It’s been more than a year since I found a moment to share the words of my heart through this forum; unbelievable to think that a year has past already! I remember being a teenager and thinking my life would NEVER really start. Now, many years later, my life has indeed started and is in fact passing so quickly. I have a teenager who is sprouting like a weed and three more following closely in his footsteps. LIFE IS BUSY! It’s the kind of busy that is amazingly rewarding but also keeps you from stopping to smell the roses without purposeful steps.
In this season of life, I find myself fulfilled, full, grateful, and then in moments, guilty that I spent so much time living this life that perhaps I am missing something important. My relationship with God has changed. It’s comfortable, it’s there and, well, just there. It hasn’t been nurtured but I don’t doubt it’s substantial impact on who I am and what I do. But at the end of the day, I have given so much that I have nothing left to give. In these moments of being a wife, mother, daughter, teacher, and, and, and, little bits of me are left everywhere. I do so willingly! I do so lovingly! I do so with the utmost fulfillment and understanding that I am EXACTLY where I should be and who I should be. But then there is this expectation that has comes from somewhere. I can identify where it came from, it came from humanity, it came from “christianity”, it came from growing up in the church, it’s built over the years into something that I am content to cast aside.
I have wrestled through my early 30’s thinking that I should FEEL something more, thinking that I am definitely not going deep enough and therefore I must be failing miserably at this thing called faith. Then I hit a bit of wall. I had a conversation with a friend that was literally on repeat for a number of years. It involved me asking the same question over and over, “am I totally screwing this up and disappointing God?”!! Every time I received some encouragement and every time I walked away not feeling settled but really not sure where to go with it. This year I’ve come to a place of acceptance which is SO incredibly freeing. My faith is MINE. It looks different from yours, it feels different than yours, it’s been grounded in different experiences than yours, it fits ME like a glove and it’s a result of a God that is big enough to have created each of us to be different. I am growing, but my growth doesn’t look like yours and I should probably stop lamenting what I “should” be doing and resting in what I am doing.

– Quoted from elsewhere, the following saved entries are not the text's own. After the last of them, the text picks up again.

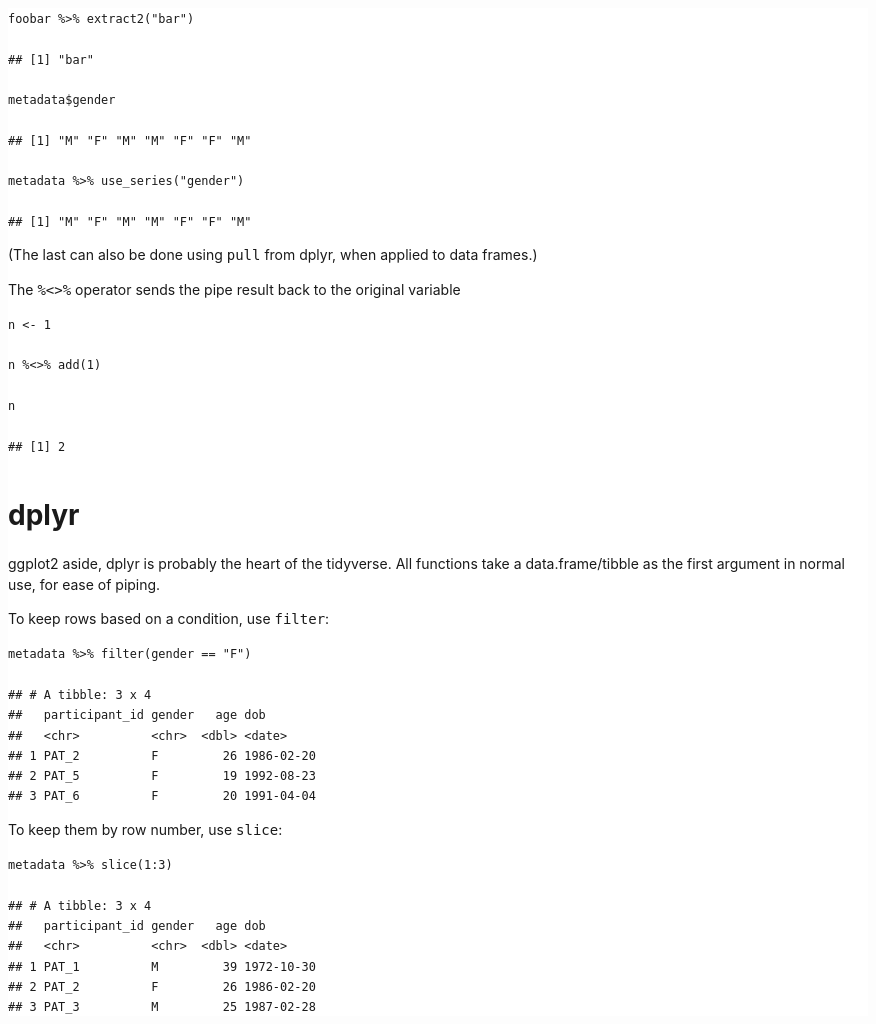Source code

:     foobar %>% extract2("bar")

    ## [1] "bar"

    metadata$gender

    ## [1] "M" "F" "M" "M" "F" "F" "M"

    metadata %>% use_series("gender")

    ## [1] "M" "F" "M" "M" "F" "F" "M"

(The last can also be done using <tt>pull</tt> from dplyr, when applied
to data frames.)

The <tt>%&lt;&gt;%</tt> operator sends the pipe result back to the
original variable

    n <- 1

    n %<>% add(1)

    n

    ## [1] 2

dplyr
=====

ggplot2 aside, dplyr is probably the heart of the tidyverse. All
functions take a data.frame/tibble as the first argument in normal use,
for ease of piping.

To keep rows based on a condition, use <tt>filter</tt>:

    metadata %>% filter(gender == "F")

    ## # A tibble: 3 x 4
    ##   participant_id gender   age dob       
    ##   <chr>          <chr>  <dbl> <date>    
    ## 1 PAT_2          F         26 1986-02-20
    ## 2 PAT_5          F         19 1992-08-23
    ## 3 PAT_6          F         20 1991-04-04

To keep them by row number, use <tt>slice</tt>:

    metadata %>% slice(1:3)

    ## # A tibble: 3 x 4
    ##   participant_id gender   age dob       
    ##   <chr>          <chr>  <dbl> <date>    
    ## 1 PAT_1          M         39 1972-10-30
    ## 2 PAT_2          F         26 1986-02-20
    ## 3 PAT_3          M         25 1987-02-28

Hahaha, and then in the midst of writing this post I come across this. See, God even has a sense of humour to remind me that I am bang on in where I am. I realize that doesn’t mean I’m perfect, lest you mistake these light-bulb moments as me thinking I have life figured out, it means I am trusting that God is doing what He always intended to do and I am just along for the ride. There is literally nothing that I can do that will make this life something He didn’t already intend it to be.
I think that part of this journey for me is the lack of discussion that revolves around just resting in God. There is always a podcast, a bible study, a conversation, or something that says, you should be doing SOMETHING that draws you closer to God. The truth, I’ve discovered, is that I cannot draw closer to Him, I can DO so many things that SHOULD draw me closer to him and still feel miles away. What I need is to keep my heart, mind and soul open and He draws me closer to Himself. Grace is defined as the unmerited or undeserving favour of God. I am resting in His Amazing Grace that covers every part of me.